How to measure your jump height & peak power

There are devices out there like jump mats or a vertex which measure your jump height but you can simply use  a wall.  Stand sideways agaisnt the wall and make a mark on it by reaching as high as you can without getting up on your toes.  Next perform a stationary jump where you are only allowed to bend your legs and jump. Measure the distance between the highest mark you can make and your reach height in order to calculate your vertical jump height.

Once you know your jump height weight yourself and put these numbers into the following equation known as the Harman formula.

Peak power (W) = (61.9 x jump height (cm)) + (36.0 x body mass (kg)) + 1,822

*Take note that weight is in centimeters and body mass is in kilograms – the world of science operates with the metric system.

**Take your body weight in pounds (lbs) and divide it by 2.2 to get your weight in kilograms (kg).
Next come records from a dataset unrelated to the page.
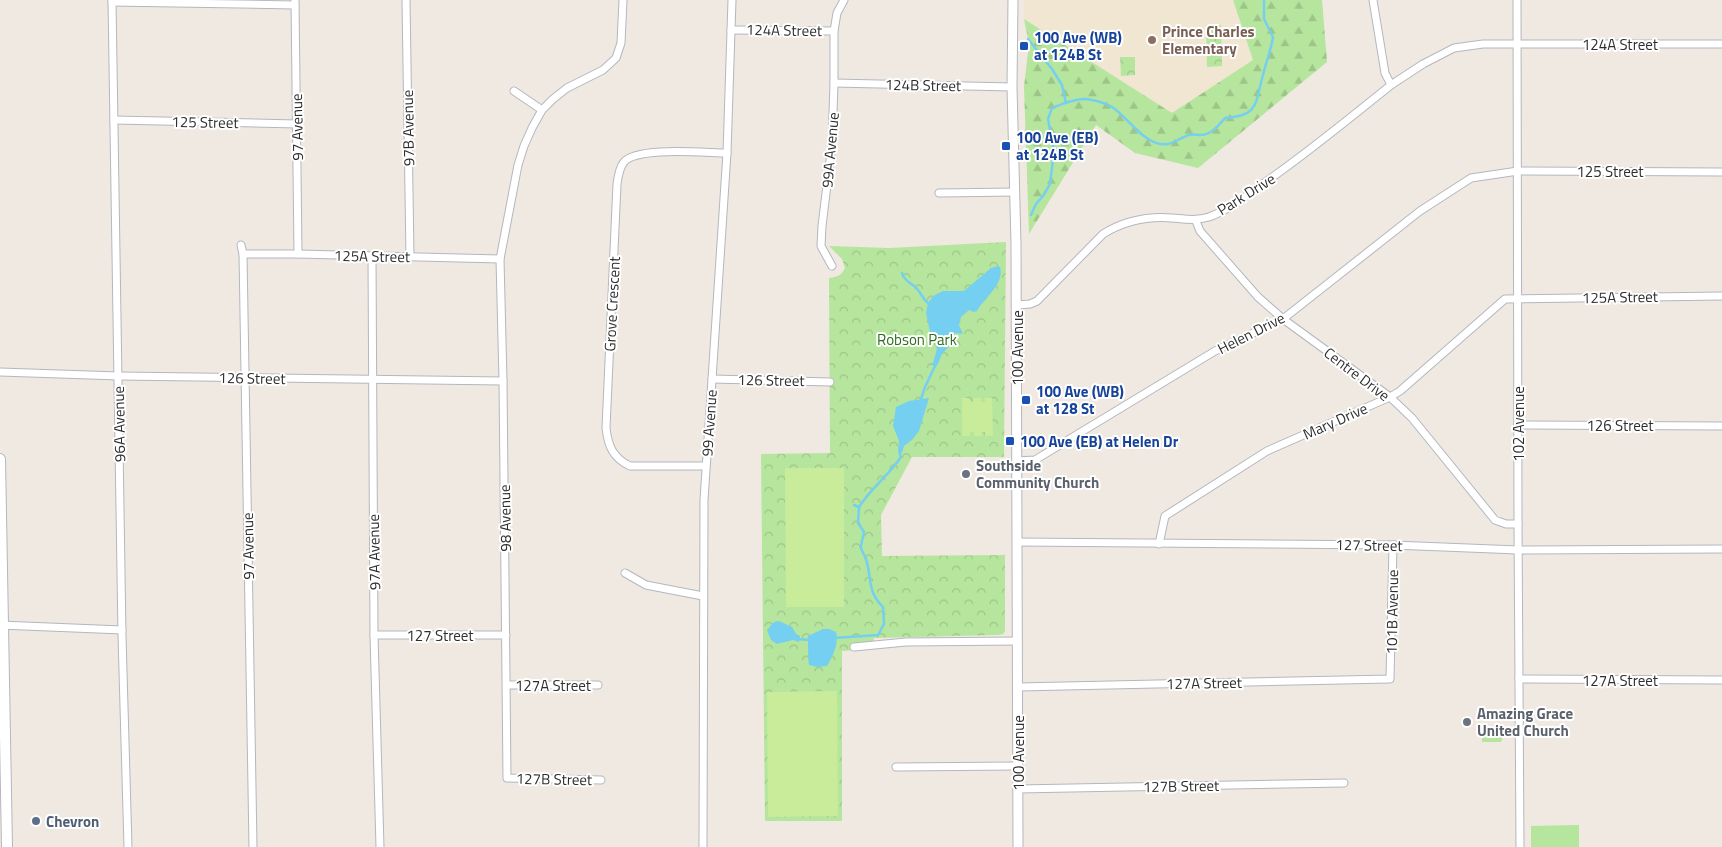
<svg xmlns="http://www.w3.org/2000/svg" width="1722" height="847" font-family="'Titillium Web',sans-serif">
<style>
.education{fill:#f0e6d1}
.grass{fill:#b6e59e}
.forest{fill:url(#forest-firs)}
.park{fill:url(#park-crowns)}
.pitch{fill:#c9ec9a}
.water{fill:#75cff0}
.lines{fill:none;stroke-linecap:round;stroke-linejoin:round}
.stream{stroke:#75cff0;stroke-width:2.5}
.minor-casing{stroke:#b4b7c1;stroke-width:9}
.tertiary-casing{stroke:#b4b7c1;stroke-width:11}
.secondary-casing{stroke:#b4b7c1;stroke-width:12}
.minor{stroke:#fff;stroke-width:7}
.tertiary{stroke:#fff;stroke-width:9}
.secondary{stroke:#fff;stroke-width:10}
.education-dot{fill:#8d6e63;stroke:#fff;stroke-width:2}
.transit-dot{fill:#1a4fb4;stroke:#fff;stroke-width:2}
.worship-dot{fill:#6b7280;stroke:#fff;stroke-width:2}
.service-dot{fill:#5c6f8a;stroke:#fff;stroke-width:2}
.labels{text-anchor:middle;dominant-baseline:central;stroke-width:4;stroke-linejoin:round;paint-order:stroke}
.street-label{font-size:15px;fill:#2e2e2e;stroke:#fff}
.education-label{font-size:15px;font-weight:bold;fill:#785e54;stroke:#fff;text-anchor:start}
.transit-label{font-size:15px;font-weight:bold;fill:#164399;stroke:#fff;text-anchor:start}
.park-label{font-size:15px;fill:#2c6e1b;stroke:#fff}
.worship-label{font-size:15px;font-weight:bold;fill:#5b616d;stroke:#fff;text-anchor:start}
.service-label{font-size:15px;font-weight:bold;fill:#4e5e75;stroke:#fff;text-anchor:start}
</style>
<defs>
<pattern id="forest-firs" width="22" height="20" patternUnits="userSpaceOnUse" patternTransform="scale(1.25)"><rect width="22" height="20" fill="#b6e59e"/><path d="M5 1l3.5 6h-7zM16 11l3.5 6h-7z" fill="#9dc588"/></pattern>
<pattern id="park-crowns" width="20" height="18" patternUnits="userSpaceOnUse" patternTransform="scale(1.25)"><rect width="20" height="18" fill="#b6e59e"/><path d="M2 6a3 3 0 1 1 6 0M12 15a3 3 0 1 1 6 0" fill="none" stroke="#9dc588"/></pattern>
</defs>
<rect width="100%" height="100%" fill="#efe9e1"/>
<polygon class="education" points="1024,0 1233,0 1253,60 1172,113 1024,19"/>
<g class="grass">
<path d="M1482 726H1502C1504 735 1505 733 1501 742H1482Z"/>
<polygon points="1579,825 1579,847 1531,847 1531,826"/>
</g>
<polygon class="forest" points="1233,0 1322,0 1327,62 1198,168 1135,153 1096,125 1029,234 1024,87 1029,44 1024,19 1172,113 1253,60"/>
<g class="park">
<polygon points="1206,25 1221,25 1222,66 1207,67"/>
<polygon points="1120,57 1135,57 1135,75 1121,76"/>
<path d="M1006 242 1004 457H912L881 515 882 556 1005 555V631L1003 634 998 635 874 638 873 649 842 651V821H765L761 454 830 453 829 278C837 277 841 276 845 268L842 259 829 246 889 248Z"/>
</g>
<g class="pitch">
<polygon points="962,398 969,398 970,402 973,402 973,398 981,398 981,402 985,402 985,398 992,398 993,436 985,436 985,432 982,432 981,436 974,436 974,432 970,432 970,436 962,436"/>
<polygon points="785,468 844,468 844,607 786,607"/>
<polygon points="837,691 838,816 768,817 767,692"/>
</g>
<g class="water">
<path d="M998 266 1000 267C1005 284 984 298 977 311L974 312 969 310 961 317 959 325 963 334 955 333 952 343 942 354 937 366 930 365 933 363 937 349 936 347 938 344 935 336 932 335 931 337 926 313 928 303 933 296 943 291H964L991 268Z"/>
<polygon points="929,398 919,431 912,440 904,446 900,459 898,451 899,441 893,426 896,407 909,401"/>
<polygon points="779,621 792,627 796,634 800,636 799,642 793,640 777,644 771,640 767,630 774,622"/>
<path d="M823 629H829L836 632C839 643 833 656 827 666L817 667 809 665C808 662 808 641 808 636Z"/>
</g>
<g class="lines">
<g class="stream">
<polyline points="1028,39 1052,69 1062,85 1066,103"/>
<path d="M1031 215 1036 204 1043 196 1050 184 1054 152 1048 119 1052 108C1062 104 1075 98 1086 99 1094 100 1105 103 1112 107 1128 117 1146 148 1168 144 1174 143 1182 137 1189 135 1194 134 1196 135 1201 135 1211 135 1219 125 1225 118 1260 116 1255 102 1263 75 1266 62 1271 50 1273 37L1264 19V0"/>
<path d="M902 273C905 283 913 283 918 290 922 295 923 299 928 303"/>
<polyline points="921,399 925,387 935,366"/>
<path d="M859 507C871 488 889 475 901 457"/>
<path d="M834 638 878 635 884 624 883 607C867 592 872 578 866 559 865 556 862 552 861 548 861 543 863 537 864 532L858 523 859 507 854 505"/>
<polyline points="797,639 811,640"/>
</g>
<g class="minor-casing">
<g id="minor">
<polyline points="112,0 122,636 128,847"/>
<polyline points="295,0 298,254"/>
<polyline points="406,0 410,256"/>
<polyline points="1517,0 1518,524 1520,847"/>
<polyline points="112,2 295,5"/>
<polyline points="731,30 834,31 837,13 844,0"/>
<polyline points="834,83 1012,87"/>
<polyline points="1391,85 1423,64 1454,48 1483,44 1722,44"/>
<polyline points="514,91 542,110"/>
<polyline points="114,120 297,124"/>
<polyline points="939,193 1015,192"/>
<polyline points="1196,221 1200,231 1258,297 1283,319 1390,397 1412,418 1495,520 1506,524 1518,524"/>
<polyline points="241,245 243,254 253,847"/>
<polyline points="243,254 298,254 500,259"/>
<polyline points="372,256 374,635 380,847"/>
<polyline points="832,266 821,246 822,226 832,144 834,83 834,31"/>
<path d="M1017 305 1030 304 1037 301 1103 234C1124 221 1147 216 1172 218 1185 219 1196 221 1209 217 1231 209 1249 194 1267 181 1310 151 1350 118 1391 85L1385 73 1373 0"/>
<polyline points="0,372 119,376 503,381"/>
<polyline points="712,379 830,382"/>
<polyline points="1518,425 1722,426"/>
<polyline points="1017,461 1035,460 1215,351 1283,319 1420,211 1471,178 1518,171 1722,172"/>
<path d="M706 466H630C613 458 608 446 606 428L617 184C618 177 619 168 624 162 637 146 706 153 727 153"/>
<polyline points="1017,542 1393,545 1518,550 1722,549"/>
<polyline points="1159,544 1165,516 1267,451 1390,397 1400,391 1505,299 1722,296"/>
<polyline points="625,573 646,585 703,596"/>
<polyline points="0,625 122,630"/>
<polyline points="374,635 506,635"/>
<polyline points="854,647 906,642 1018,641"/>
<polyline points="1519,679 1722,680"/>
<polyline points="507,685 598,685"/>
<polyline points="1018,687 1390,679 1393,545"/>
<polyline points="896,767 1018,766"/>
<polyline points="601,780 507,778 503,381 500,259 518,165 524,146 532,128 542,110 553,99 567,88 603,70 616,58 621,43 623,0"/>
<polyline points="1018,789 1344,783"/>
<polyline points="703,847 704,500 727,153 732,0"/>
</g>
</g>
<g class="tertiary-casing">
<polyline id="tertiary" points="1013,0 1012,87 1016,244 1018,847"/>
</g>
<g class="secondary-casing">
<polyline id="secondary" points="0,459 7,847"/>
</g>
<use href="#minor" class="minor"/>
<use href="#tertiary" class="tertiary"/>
<use href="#secondary" class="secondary"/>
</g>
<circle class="education-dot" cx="1152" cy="40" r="5"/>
<g class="transit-dot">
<rect x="1019" y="41" width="10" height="10" rx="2.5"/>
<rect x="1001" y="141" width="10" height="10" rx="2.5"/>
<rect x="1021" y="395" width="10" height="10" rx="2.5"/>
<rect x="1005" y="436" width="10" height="10" rx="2.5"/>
</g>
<g class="worship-dot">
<circle cx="966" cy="474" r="5"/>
<circle cx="1467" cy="722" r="5"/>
</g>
<circle class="service-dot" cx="36" cy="821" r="5"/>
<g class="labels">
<g class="street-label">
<text transform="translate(784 30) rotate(1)">124A Street</text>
<text x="1620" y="44">124A Street</text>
<text transform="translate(923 85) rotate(1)">124B Street</text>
<text transform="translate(205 122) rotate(1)">125 Street</text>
<text transform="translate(297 127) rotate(-91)">97 Avenue</text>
<text transform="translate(408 128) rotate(-91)">97B Avenue</text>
<text transform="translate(830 150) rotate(-85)">99A Avenue</text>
<text x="1610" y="171">125 Street</text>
<text transform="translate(1246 194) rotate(-32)">Park Drive</text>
<text transform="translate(372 256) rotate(1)">125A Street</text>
<text transform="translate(1620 297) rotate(-1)">125A Street</text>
<text transform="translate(612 304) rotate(-87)">Grove Crescent</text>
<text transform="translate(1251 333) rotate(-27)">Helen Drive</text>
<text transform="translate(1017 348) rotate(-90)">100 Avenue</text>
<text transform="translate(1357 374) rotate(37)">Centre Drive</text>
<text transform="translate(252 378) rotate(1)">126 Street</text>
<text transform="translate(771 380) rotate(1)">126 Street</text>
<text transform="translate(1335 421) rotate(-24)">Mary Drive</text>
<text transform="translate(709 423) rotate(-86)">99 Avenue</text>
<text transform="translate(119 424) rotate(-91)">96A Avenue</text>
<text transform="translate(1518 424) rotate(-90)">102 Avenue</text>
<text x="1620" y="425">126 Street</text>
<text transform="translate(505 518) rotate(-91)">98 Avenue</text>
<text transform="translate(1369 545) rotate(1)">127 Street</text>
<text transform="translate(248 546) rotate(-91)">97 Avenue</text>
<text transform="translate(374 552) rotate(-91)">97A Avenue</text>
<text transform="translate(1392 612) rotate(-89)">101B Avenue</text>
<text x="440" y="635">127 Street</text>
<text x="1620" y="680">127A Street</text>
<text transform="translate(1204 683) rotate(-1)">127A Street</text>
<text x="553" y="685">127A Street</text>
<text transform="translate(1018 753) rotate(-90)">100 Avenue</text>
<text transform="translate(554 779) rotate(1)">127B Street</text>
<text transform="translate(1181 786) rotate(-1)">127B Street</text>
</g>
<g class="education-label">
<text x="1162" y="31">Prince Charles<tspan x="1162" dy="17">Elementary</tspan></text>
</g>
<g class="transit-label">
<text x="1034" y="37">100 Ave (WB)<tspan x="1034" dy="17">at 124B St</tspan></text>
<text x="1016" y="137">100 Ave (EB)<tspan x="1016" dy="17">at 124B St</tspan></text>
<text x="1036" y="391">100 Ave (WB)<tspan x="1036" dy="17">at 128 St</tspan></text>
<text x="1020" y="441">100 Ave (EB) at Helen Dr</text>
</g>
<g class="park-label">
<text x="917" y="339">Robson Park</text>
</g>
<g class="worship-label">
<text x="976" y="465">Southside<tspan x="976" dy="17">Community Church</tspan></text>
<text x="1477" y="713">Amazing Grace<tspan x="1477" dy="17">United Church</tspan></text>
</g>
<g class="service-label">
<text x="46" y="821">Chevron</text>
</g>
</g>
</svg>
***Take your jump height in inches (in) and multiply by 2.54 to get your jump height in centimeters (cm).

Geeky Details

All of the numbers from the “Pro” players came from a study that got their numbers from the Tigers, Rangers, Mets and Reds organization – reference 2.  In case you actually check out this study you will see that the peak power numbers are different from what they listed.  I calculated the peak power based off the mean average of the weight and jump heights while the actual authors were able to calculate the individual peak power for each athlete then determine the mean average of the group.  Their numbers were actually higher.

The stats from the NCAA, NAIA and High School players came from reference 3.
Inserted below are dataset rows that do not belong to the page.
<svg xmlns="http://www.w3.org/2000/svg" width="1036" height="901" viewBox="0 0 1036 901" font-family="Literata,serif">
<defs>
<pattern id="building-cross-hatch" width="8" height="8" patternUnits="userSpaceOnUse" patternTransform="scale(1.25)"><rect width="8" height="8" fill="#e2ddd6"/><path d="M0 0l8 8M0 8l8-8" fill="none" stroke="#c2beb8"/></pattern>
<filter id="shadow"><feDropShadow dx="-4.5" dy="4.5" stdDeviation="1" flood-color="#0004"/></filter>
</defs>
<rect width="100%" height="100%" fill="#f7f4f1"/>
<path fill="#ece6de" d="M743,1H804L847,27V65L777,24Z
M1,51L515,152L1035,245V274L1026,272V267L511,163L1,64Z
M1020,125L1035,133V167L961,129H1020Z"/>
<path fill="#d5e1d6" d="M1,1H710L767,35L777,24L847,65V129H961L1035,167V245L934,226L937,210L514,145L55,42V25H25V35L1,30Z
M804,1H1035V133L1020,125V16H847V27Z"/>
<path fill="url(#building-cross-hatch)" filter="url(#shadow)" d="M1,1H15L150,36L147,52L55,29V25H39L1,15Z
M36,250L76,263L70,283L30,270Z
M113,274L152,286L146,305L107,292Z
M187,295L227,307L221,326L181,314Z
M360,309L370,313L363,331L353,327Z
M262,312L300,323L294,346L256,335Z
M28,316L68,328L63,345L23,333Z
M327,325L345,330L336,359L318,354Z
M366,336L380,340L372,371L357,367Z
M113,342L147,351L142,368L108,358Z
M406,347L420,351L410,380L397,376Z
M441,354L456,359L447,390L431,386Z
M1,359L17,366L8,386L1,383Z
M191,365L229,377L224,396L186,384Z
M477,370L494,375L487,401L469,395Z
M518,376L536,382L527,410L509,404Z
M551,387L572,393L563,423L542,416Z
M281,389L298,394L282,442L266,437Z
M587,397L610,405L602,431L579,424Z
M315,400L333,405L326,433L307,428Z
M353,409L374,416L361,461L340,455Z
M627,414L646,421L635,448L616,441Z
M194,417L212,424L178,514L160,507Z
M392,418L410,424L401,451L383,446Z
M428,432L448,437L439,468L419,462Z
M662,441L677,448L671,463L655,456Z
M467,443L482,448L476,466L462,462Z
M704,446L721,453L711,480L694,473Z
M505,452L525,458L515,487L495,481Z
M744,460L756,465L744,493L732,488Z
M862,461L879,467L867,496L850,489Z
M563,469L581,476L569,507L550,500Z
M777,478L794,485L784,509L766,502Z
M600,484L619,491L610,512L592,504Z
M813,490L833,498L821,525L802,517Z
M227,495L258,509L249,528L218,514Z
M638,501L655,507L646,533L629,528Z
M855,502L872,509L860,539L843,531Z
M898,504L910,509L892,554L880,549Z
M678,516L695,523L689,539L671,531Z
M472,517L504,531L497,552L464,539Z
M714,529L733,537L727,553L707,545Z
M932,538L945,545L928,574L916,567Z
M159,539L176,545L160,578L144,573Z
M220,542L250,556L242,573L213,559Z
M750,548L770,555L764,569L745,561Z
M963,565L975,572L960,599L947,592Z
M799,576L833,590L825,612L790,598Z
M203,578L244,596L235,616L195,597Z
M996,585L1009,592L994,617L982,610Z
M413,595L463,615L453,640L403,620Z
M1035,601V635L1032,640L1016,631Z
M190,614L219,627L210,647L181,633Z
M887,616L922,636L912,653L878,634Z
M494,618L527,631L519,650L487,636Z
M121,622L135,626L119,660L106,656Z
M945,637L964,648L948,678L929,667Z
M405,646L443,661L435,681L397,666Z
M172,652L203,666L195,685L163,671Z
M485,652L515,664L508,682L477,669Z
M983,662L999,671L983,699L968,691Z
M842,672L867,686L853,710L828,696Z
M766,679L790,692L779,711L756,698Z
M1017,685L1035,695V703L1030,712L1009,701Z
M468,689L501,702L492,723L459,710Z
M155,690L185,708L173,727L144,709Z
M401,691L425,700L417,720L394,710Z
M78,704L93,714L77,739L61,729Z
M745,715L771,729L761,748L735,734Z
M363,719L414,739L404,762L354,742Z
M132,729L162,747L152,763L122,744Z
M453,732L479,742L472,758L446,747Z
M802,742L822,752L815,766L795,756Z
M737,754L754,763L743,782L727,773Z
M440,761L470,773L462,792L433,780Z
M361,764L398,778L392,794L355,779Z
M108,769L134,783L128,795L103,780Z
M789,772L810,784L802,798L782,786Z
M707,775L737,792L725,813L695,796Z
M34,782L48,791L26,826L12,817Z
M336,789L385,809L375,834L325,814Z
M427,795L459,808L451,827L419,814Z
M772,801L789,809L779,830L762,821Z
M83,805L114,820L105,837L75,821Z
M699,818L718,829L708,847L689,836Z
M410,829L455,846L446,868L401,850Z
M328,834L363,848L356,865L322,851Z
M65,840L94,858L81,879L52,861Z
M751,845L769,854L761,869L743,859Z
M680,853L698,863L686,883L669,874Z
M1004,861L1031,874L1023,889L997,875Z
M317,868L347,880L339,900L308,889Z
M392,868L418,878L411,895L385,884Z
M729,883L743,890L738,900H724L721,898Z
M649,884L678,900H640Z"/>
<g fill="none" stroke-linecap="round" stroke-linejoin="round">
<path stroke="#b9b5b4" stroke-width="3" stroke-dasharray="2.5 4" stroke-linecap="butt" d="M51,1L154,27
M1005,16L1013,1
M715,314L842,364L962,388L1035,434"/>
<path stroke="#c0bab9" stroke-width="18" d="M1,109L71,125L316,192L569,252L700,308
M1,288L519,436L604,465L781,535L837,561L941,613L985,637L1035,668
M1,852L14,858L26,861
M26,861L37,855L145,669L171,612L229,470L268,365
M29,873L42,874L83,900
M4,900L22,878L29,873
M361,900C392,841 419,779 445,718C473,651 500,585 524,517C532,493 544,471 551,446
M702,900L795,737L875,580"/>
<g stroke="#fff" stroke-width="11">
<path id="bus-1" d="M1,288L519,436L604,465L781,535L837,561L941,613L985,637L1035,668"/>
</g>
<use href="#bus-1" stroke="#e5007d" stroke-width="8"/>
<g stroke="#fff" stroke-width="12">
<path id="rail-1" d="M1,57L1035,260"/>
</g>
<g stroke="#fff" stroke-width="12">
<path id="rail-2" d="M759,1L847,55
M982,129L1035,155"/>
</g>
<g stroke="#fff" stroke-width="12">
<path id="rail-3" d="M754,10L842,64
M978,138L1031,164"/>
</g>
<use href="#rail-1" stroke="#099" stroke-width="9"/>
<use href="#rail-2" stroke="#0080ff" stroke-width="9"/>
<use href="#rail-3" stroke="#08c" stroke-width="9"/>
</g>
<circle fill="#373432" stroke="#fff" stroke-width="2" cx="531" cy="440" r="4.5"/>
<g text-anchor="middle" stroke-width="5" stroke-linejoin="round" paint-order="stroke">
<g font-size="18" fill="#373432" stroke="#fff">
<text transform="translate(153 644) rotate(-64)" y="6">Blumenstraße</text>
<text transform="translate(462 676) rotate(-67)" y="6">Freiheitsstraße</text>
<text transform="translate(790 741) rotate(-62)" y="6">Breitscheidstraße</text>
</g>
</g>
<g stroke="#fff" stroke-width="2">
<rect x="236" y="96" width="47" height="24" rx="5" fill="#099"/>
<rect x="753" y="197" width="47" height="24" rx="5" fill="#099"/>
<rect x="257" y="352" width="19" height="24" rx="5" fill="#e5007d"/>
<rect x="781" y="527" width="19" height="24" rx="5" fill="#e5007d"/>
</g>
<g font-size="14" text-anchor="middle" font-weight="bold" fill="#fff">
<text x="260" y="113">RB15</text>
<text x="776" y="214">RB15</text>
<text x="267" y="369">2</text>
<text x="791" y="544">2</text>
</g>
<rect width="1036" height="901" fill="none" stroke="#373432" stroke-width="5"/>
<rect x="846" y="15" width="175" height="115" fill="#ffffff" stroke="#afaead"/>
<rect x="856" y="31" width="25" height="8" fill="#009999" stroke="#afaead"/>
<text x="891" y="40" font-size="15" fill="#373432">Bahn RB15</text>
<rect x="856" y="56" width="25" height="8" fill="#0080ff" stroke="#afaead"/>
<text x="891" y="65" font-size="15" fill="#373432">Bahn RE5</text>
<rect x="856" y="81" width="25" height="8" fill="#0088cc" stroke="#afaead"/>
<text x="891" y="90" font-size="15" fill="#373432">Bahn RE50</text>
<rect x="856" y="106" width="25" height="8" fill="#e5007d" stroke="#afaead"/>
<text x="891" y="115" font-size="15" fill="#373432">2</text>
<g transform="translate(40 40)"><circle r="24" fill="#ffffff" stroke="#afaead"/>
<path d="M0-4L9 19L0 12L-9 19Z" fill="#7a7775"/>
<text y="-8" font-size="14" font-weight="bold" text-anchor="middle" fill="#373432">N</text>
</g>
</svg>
  2. EFFECT OF AGE ON ANTHROPOMETRIC AND PHYSICAL PERFORMANCE MEASURES IN PROFESSIONAL BASEBALL PLAYERS.  Gerald T. Mangine, Jay R. Hoffman, Maren S. Fragala, Jose Vazquez, Matthew C. Krause, Javair Gillett, Napoleon Pichardo.
  3. Baseball Athletic Test: A Baseball-Specific Test Battery.  Frank J. Spaniol, EdD, CSCS*D


  1. jeff kallman

    jumping , twists and weighted sand tube hip snaps) I find to be the things that our pitchers do that is different from others around our town. Before we even start drills for mechanics- we do kareoki with emphasis on dominant hip to snap, then we do left to right s over a ditch, followed by jumping using plant foot for distance and heighth, followed by a trash can jump with blocks for every jump cleared we add a block. After that we do twists- left foot only twist, then right foot, then a left right combo, followed by a 360 twists- the goal of each is to achieve as many rotations as you can before landing. example on 360 twists the maximum rotations that have been achieved are 2.2 rotations- what you find is those that have that type of rotation tend to have higher velo than the others of the same age. and it creates a little compettion amongst the boys as well. we are big believers in jumping here. I have 4th graders throwing in the mid 50’s, 5th graderes in mid upper 60’s, 8th graders in mid 70’s, 9th graders in high 70’s and low 80’s , soph in high 80’s etc. without arm, shoulder issues becasue it is all focused on lower body with proper arm mechanics and timing. A+ legs with C- arm in the later innings is what we say. so I like your work. it gives me confidence to keep doing what we are doing. Thanks

    • Graeme Lehman

      These are all great ideas. I have also been doing some of these types of 360 jumps which my youngers guys like doing. I think that the combination of these types of “special” strength drills coupled with a great foundation of traditional strength are what really makes the difference. I know of some gyms that just focus on one or the other and as a result don’t get the desired results.

      Keep up the good work.
      Graeme Lehman

  2. Brendan

    Hi Graeme,
    I just read the post about jumping ability and strength. So what would you recommend for z baseball player? Anything different than your recommendations on the “accelerate the game” post? (Squats, Deadlifts, Bulgarian Split Squats, RDL’s and Hip Thrusts)

    • Graeme Lehman

      These exercises are the foundation for building a better vertical leap. Once appropriate levels of strength are in place the use of plyometrics can add inches to an athletes vertical jump.